To obtain S corp status for a specific year, Form 2553 must be filed no later than March 15 of that year for companies operating in a calendar year. For companies operating in an alternate fiscal year, it must be submitted no later than the 15th of the third month of the fiscal year. 

Tax

The main reason for choosing S corp is to save on taxes. There are significant differences in how C corporations and S corporations are taxed. For federal tax purposes, C corporation profits are taxed and reported on the corporation tax return. Any after-tax profits distributed to shareholders as dividends will be taxed again and reported by shareholders on their personal tax returns. This “double taxation” can be avoided by choosing S corp status for your company. An S corporation is considered similar to a sole proprietorship or partnership. Profits (or losses) go through S corp. shareholders and only shareholders are taxed and reported on their individual tax returns. Many states also pass on profits and losses to owners of S corporations. However, some states impose double taxation on the S Corps.

Ownership

A-C companies will provide more flexibility in selling their shares. According to the IRS, a company that chose S corp. Status may not:

  • Has more than 100 shareholders
  • Issuing more than one class of shares
  • Have shareholders who are not U.S. citizens or residents

Owned by a C corporation, other S corporation, LLC, partnership, or various trusts

None of these restrictions apply to C corporations, which can help companies grow and thrive. For example, owning more than one class of stock can help a business raise money from investors without giving them voting rights.

Extra benefits

A company may wish to provide certain benefits to shareholders who are employees, such as health, life, and disability insurance. For a C corporation, the cost of such benefits can be deducted by the corporation, and there is no tax on shareholders as long as the benefit is provided to at least 70% of its employees. An S corporation cannot deduct benefit costs and is taxed on shareholders who own more than 2% of the stock.

Which is best for you?

C Corp Vs S Corp – Generally speaking, an S corporation. Small businesses prefer this status, which usually falls within the legal restrictions of an S corp. Certain types of companies find more advantages in C corporations. An S corporation is generally not suitable for large companies, companies with large start-up capital and ambitions, or companies planning to sell stock globally.
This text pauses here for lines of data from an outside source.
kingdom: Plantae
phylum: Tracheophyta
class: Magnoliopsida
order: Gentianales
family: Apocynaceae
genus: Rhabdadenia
 Large corporations may want to be able to have more than 100 shareholders, sell shares to investors who are not U.S. citizens or resident aliens, own shares owned by other entities (corporations, LLCs, partnerships, trusts, etc.) A class of stocks. Generally, S corps are more popular with small businesses because of the potential tax savings, while C corps are more popular with larger corporations because of more flexibility in raising capital. However, neither is the C corporation. Or S corporation is best for your business depending on careful analysis of various factors related to your particular situation.